▶ **To do**
1. Rewrite the stretch of the Moldova memoir from "It took me a" through "did I know.", changing "embassy" to "consulate".
2. Please carry the Moldova memoir forward from its last sentence.

▶ **Excerpted text**
#####

We were building our house (ground up, even the bricks were hand made (clay+water+sun+hay+time) it took years and even now the house is still a project in progress. One day when my father was installing the electrical sockets into the walls, I took two nails in my hands and introduced them into one socket, both at the same time. Something stopped me just when the nails almost touched the cabling inside. It was a question, of course.


-What is going to happen if I do that, father? I asked my father.

He ran towards me and took the nails away. He seemed somewhat troubled. I was about to electrocute myself.

-You are going to die, he said.

-What does it mean to die, father? I, of course, asked.

I believe he did not have a very precise answer because here I am, in the middle of nowhere, looking for answers. My answers.

Over time the question became: What does it mean to live? Consider this the Master Question. The journey within is the a quest for the Master Answer.


Let's take a look now at what I have been doing with my time:



1.Professional fashion model (around the world)/Fashion/Creative arts/Performing/Photography


I have already extensively talked about this experience but still there are some more facts I would like to mention. This first work engagement was ground shattering for me.

Can you recognize me? :)

I was taken apart, thrown into hot and cold water, asked to smile and look beautiful the whole time, do not even think about sweating or having human needs. Make money. I had to learn to swim in boiling bloody water and hold my breath for months. Here is what I also learned:

  • never give the passport to anyone

  • always read anything you are signing

  • to present clothes, jewelry in front of an audience

  • find my way around, even around villages in China, in the dark.

  • how the body speaks and how to use emotions, performance, music and the setting to express the idea behind a creation

  • take care of your body. I lived in the same apartments with addicts and basically broken people. This road is always a dead end.

  • respect creative people. Creativity is life in material form.



After having honored my last contract I went back to Moldova to nothing but the room full of books I have been sending home from Shanghai & Co. What now? I kept myself busy.

Goethe-Zertifikat Deutsch C1 - got that from Goethe Institut Chisinau. Funny, my professor from the University was there!

I also candidate myself for the Bundestag Scholarship that would have allowed me to work for a year with a Bundestag Abgeordnete. I failed (maybe made a fool of myself) but the interview was an experience in itself.



2. Aupair Mädchen @ Frankfurt am Main, Germany


It took me a couple of months to get the visa for Germany as a Moldovan citizen, to sign the documents and the contract with the agency. At that time, it was very difficult to get out of the country as a Moldovan. During the interview with the ambassador's wife, at the German embassy in Chisinau, she asked: What are you going to do there? Help with the kids and around the house a little bit, I said. Little did I know.

This experience taught me:

  • rich people are not better of - they were fighting a lot in their beautiful villa close to the city center. I was given a room in the basement, it was arranged OK but no window, just a small opening. The basement was fully equipped and stoked with food for a 3 year famine. I was not to touch any books. Could I even read? - that was the look I got a lot.

#####

▶ **Supplied material**

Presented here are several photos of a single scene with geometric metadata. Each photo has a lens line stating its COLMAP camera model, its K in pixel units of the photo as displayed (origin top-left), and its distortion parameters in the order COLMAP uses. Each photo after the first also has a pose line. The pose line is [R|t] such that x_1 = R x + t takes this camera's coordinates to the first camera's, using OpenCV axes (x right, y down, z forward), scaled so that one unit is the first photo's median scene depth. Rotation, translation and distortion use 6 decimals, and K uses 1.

#####

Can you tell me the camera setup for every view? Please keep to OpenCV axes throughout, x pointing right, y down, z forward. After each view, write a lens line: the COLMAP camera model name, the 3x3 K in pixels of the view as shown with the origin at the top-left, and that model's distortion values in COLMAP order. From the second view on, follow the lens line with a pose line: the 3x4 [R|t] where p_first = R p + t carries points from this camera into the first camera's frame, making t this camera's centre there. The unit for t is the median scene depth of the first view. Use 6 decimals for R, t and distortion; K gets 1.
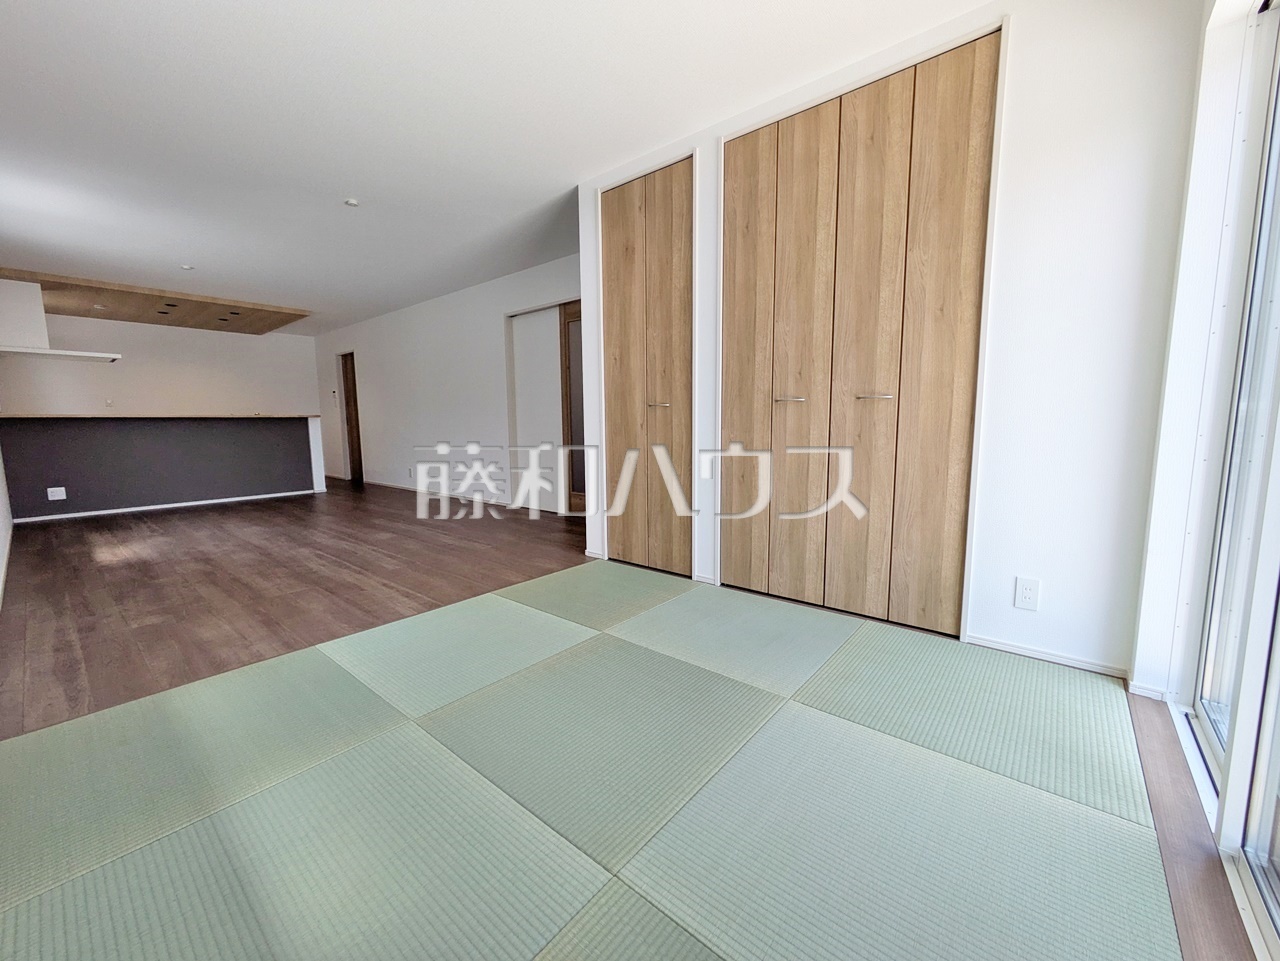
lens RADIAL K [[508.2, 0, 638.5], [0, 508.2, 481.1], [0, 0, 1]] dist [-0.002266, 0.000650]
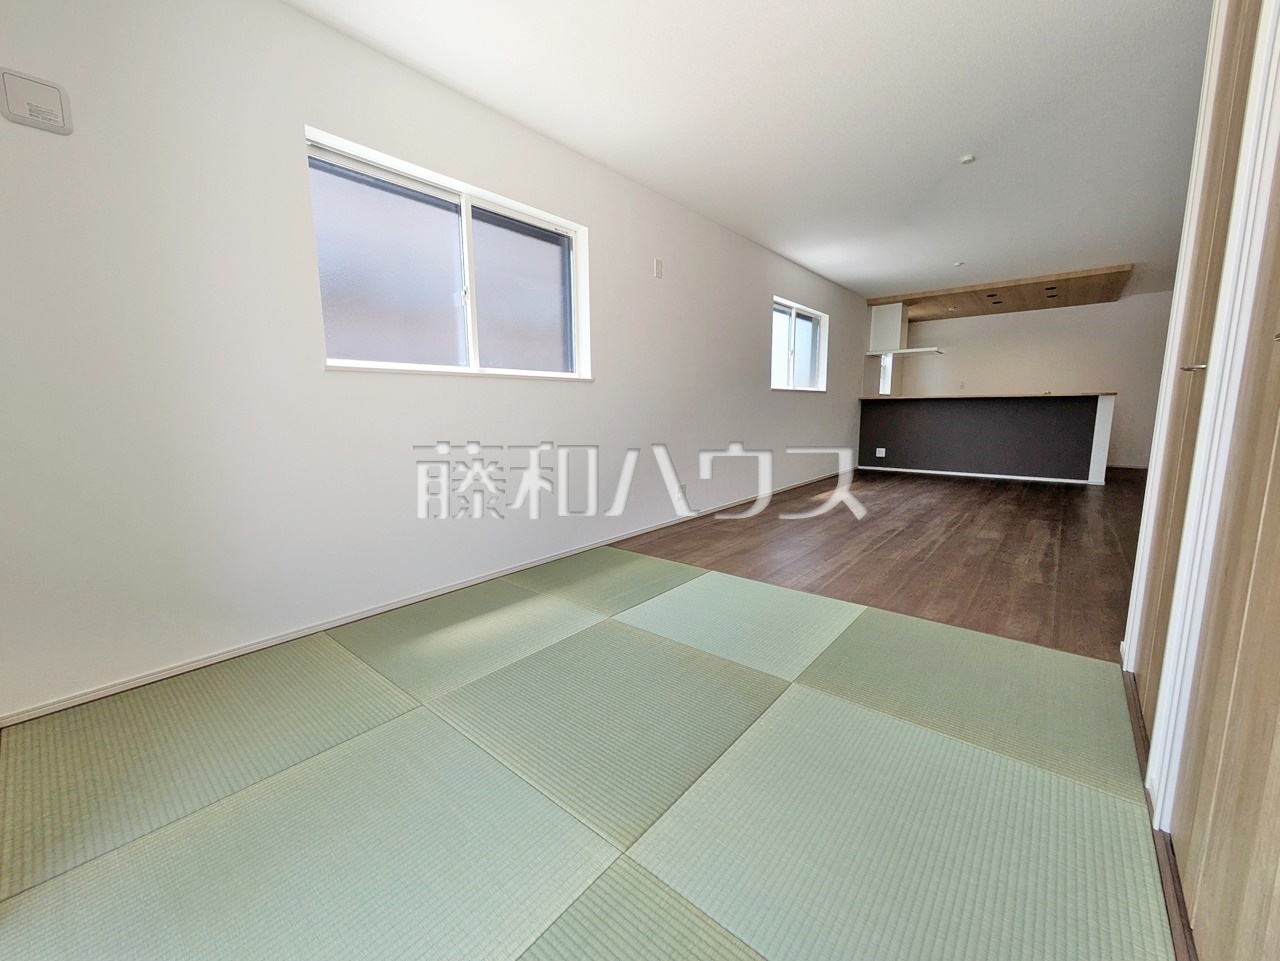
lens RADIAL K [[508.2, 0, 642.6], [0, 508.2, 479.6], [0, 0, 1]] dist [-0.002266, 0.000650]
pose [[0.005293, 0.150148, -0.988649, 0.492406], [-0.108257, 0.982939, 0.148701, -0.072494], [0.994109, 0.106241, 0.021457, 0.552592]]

#####

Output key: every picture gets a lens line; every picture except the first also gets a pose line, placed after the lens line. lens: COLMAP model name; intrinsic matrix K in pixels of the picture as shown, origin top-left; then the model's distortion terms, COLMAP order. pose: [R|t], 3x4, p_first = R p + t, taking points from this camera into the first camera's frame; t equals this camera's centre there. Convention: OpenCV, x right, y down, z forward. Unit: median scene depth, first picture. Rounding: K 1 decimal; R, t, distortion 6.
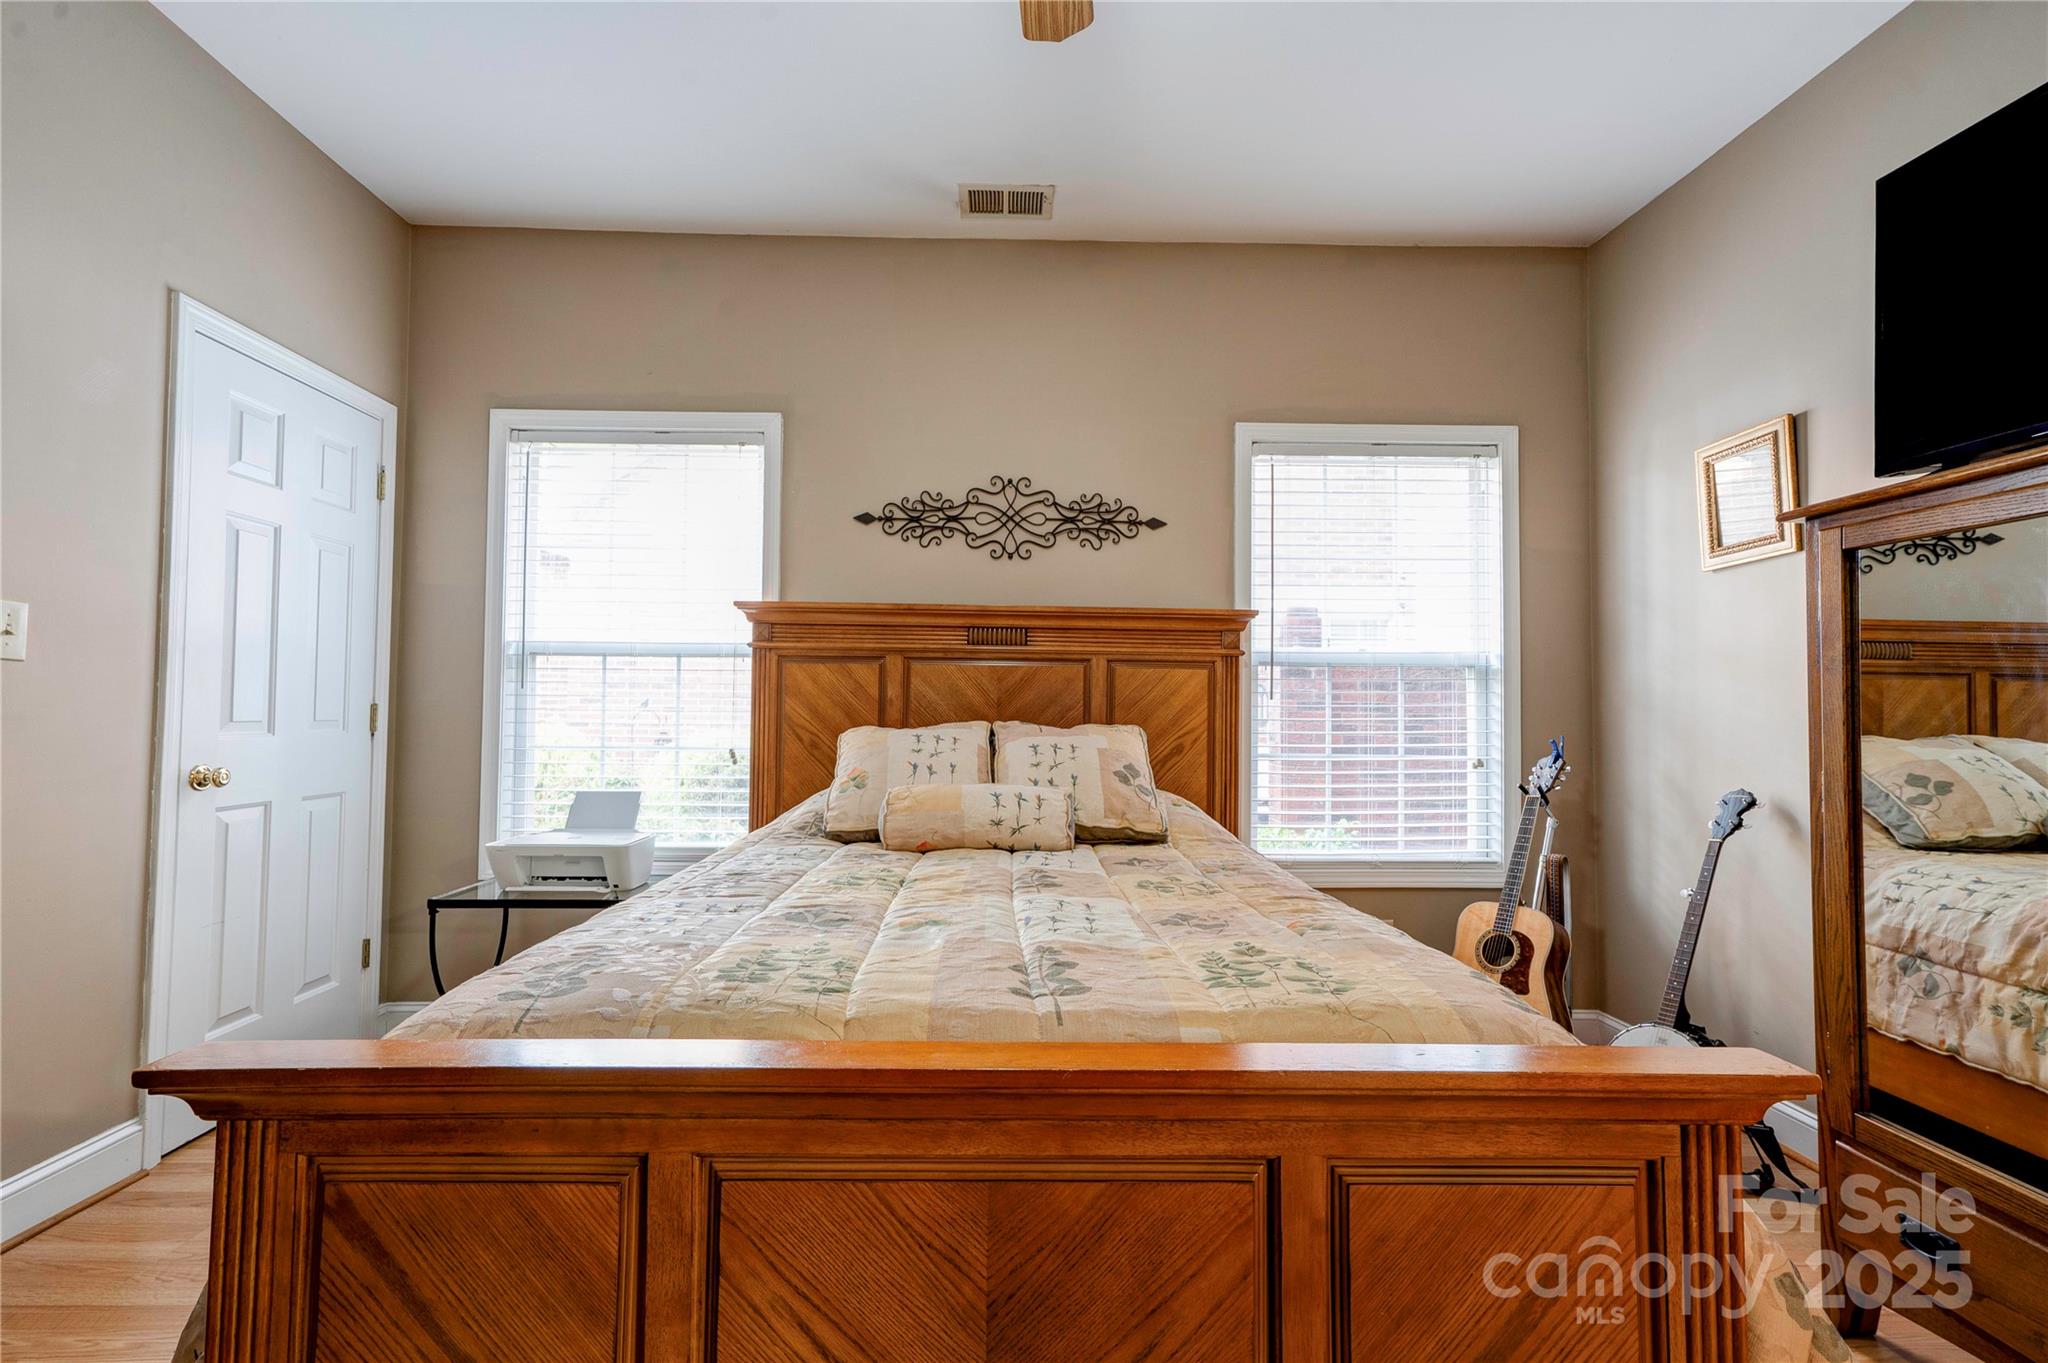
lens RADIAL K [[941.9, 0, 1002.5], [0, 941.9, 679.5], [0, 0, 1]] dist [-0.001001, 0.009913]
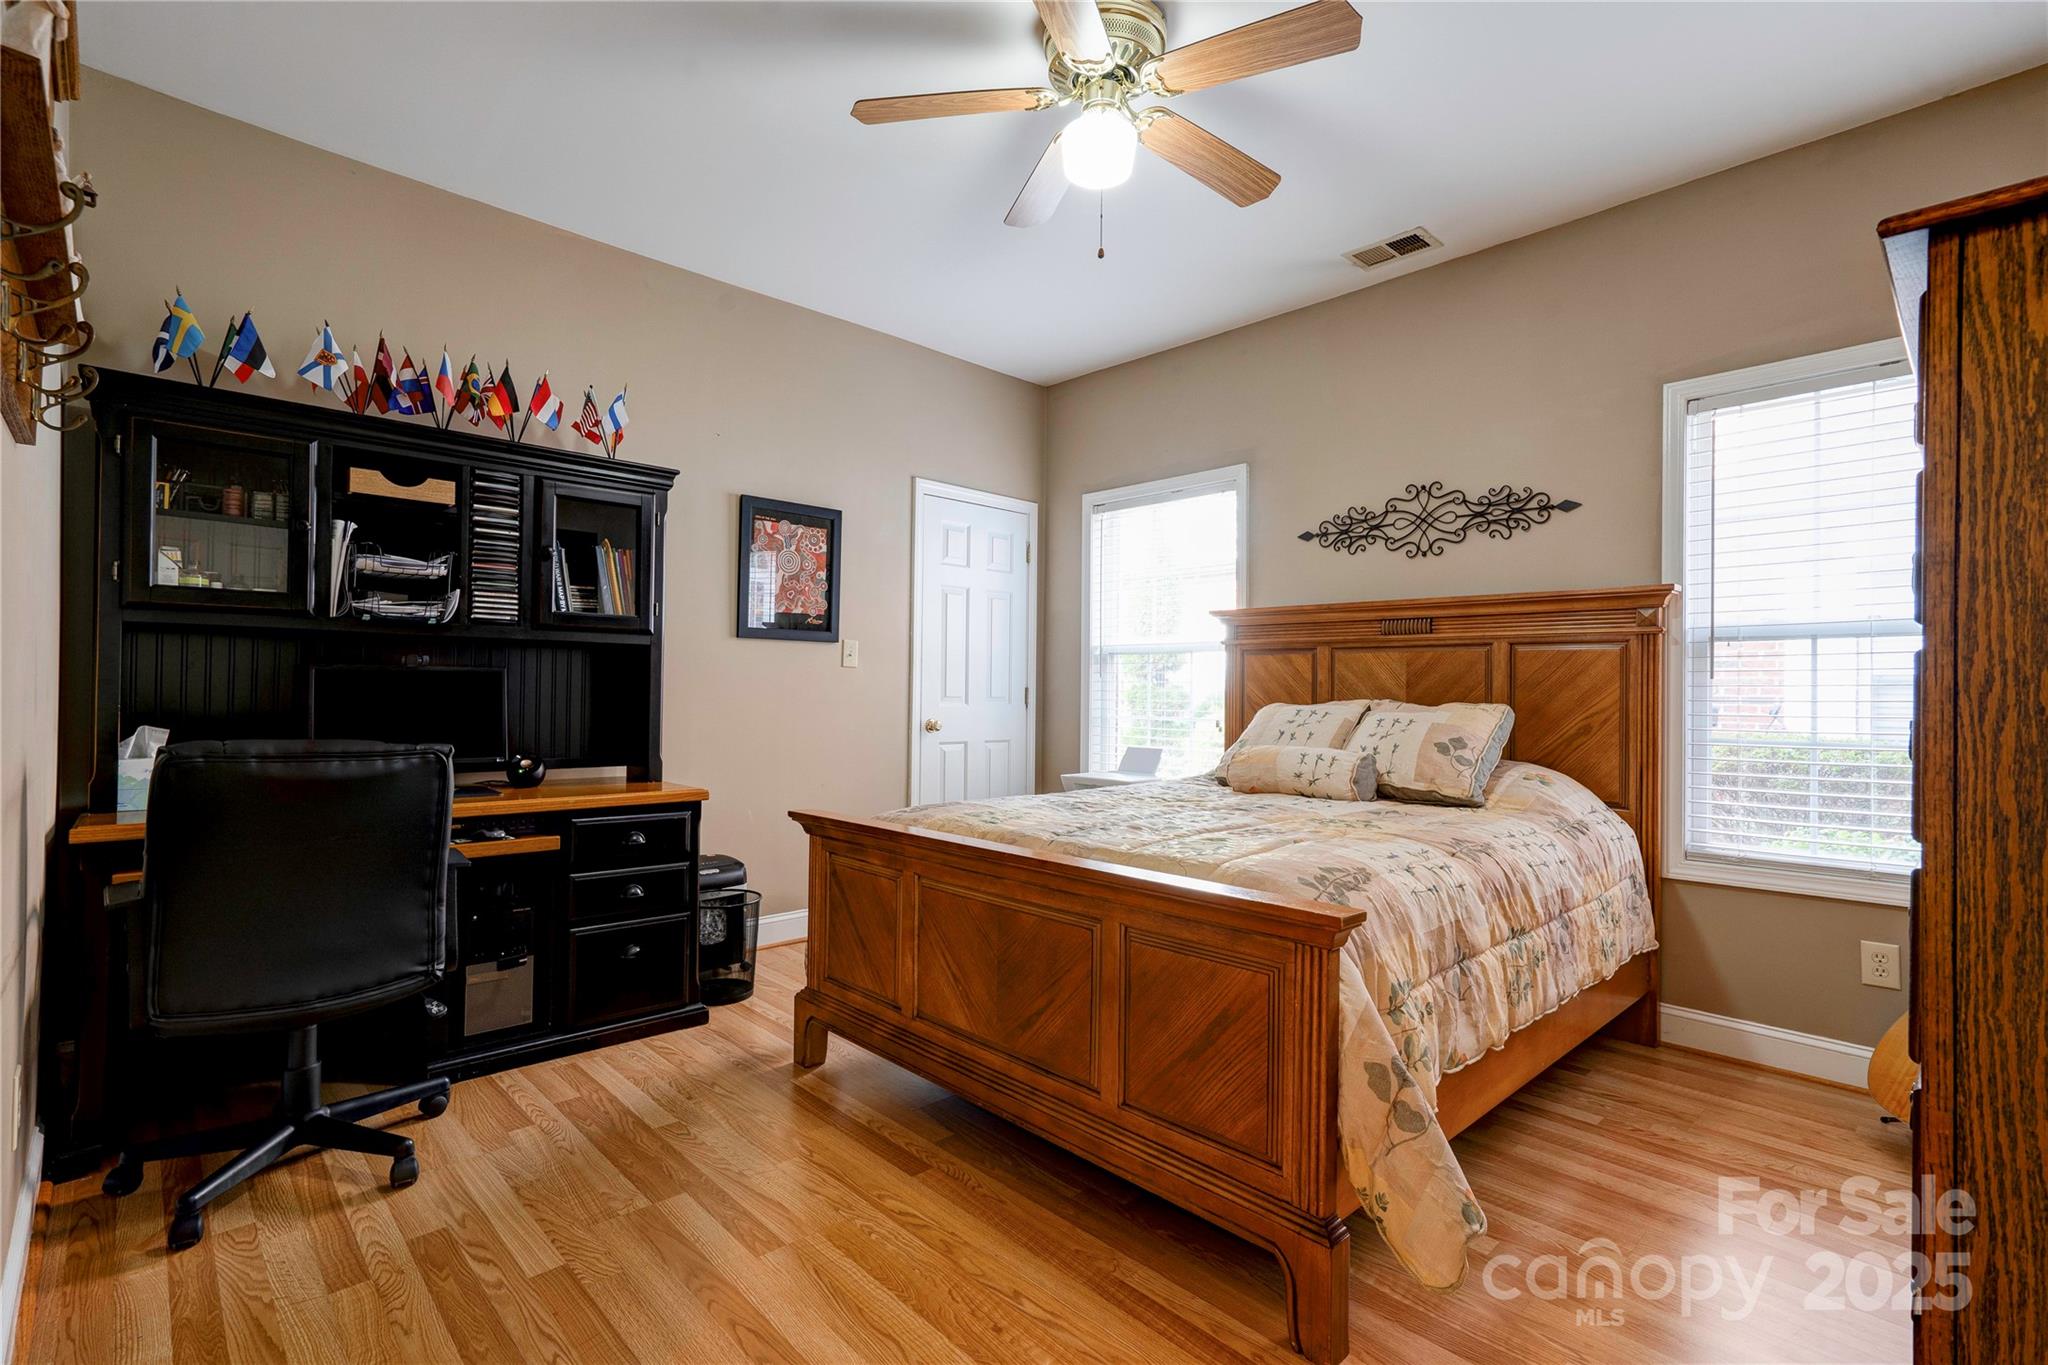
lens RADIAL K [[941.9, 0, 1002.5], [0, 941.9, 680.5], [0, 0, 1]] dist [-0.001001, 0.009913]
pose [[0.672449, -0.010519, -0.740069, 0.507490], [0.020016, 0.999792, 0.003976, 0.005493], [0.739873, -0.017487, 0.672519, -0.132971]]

#####

▶ **Results for each task**
1.
It took me a couple of months to get the visa for Germany as a Moldovan citizen, to sign the documents and the contract with the agency. At that time, it was very difficult to get out of the country as a Moldovan. During the interview with the ambassador's wife, at the German consulate in Chisinau, she asked: What are you going to do there? Help with the kids and around the house a little bit, I said. Little did I know.

2.
  • domestic violence is even more damaging there because it happens inside silent beautiful homes. The father was hitting the older son (6 years old) every evening when coming back from work. I did not understand why the mother did not stop that. The boy was screaming and crying like hell but she didn't do anything. When the father came home and took his belt off, the boy was already running away. He has been seeing a psychiatrist for a long time, before I got there.

  • prejudice is burning like hell. Double standards are not my thing, not at all. I was given clothes and a pair of shoes to wear when going outside. The neighbors are watching! I was told. The same clothes were taken back when in 2 weeks time I left. Payed my flight back, thank you very much!

  • rich people feel entitled to use anyone around just to get what they need. Speaking a good level of German saved my skin in that environment otherwise I don't know what would have happened. I was the Moldovan girl asked to wash everything, even the underwear of all in the house. Did not do that. I left soon after.


Here I was, again in Moldova. Had to be creative and come up with a plan again. My father was not there, my mother was struggling, my sister was living her life.

I decided to go back to study, this time in Moldova. Was accepted, tax free even. I will study Psychology, take things slowly and try to find a way, I told to myself. Found a place to rent in Chisinau. Cleaned it. Moved in. How would I pay for it? That I would have to figure out still. Not having to pay for the studies was already such a great relief.

For a couple of months I did that. But at some point I could't make it work anymore, not because I was not interested, I was even getting good grades. I was surrounded by all these happy, fresh out of the oven, pretty young people that I could not related with. The first work experience unwrapped the reality for me in such a brutal way and I could not understand this artificially sweetened version of life. I gave up and looked for a job.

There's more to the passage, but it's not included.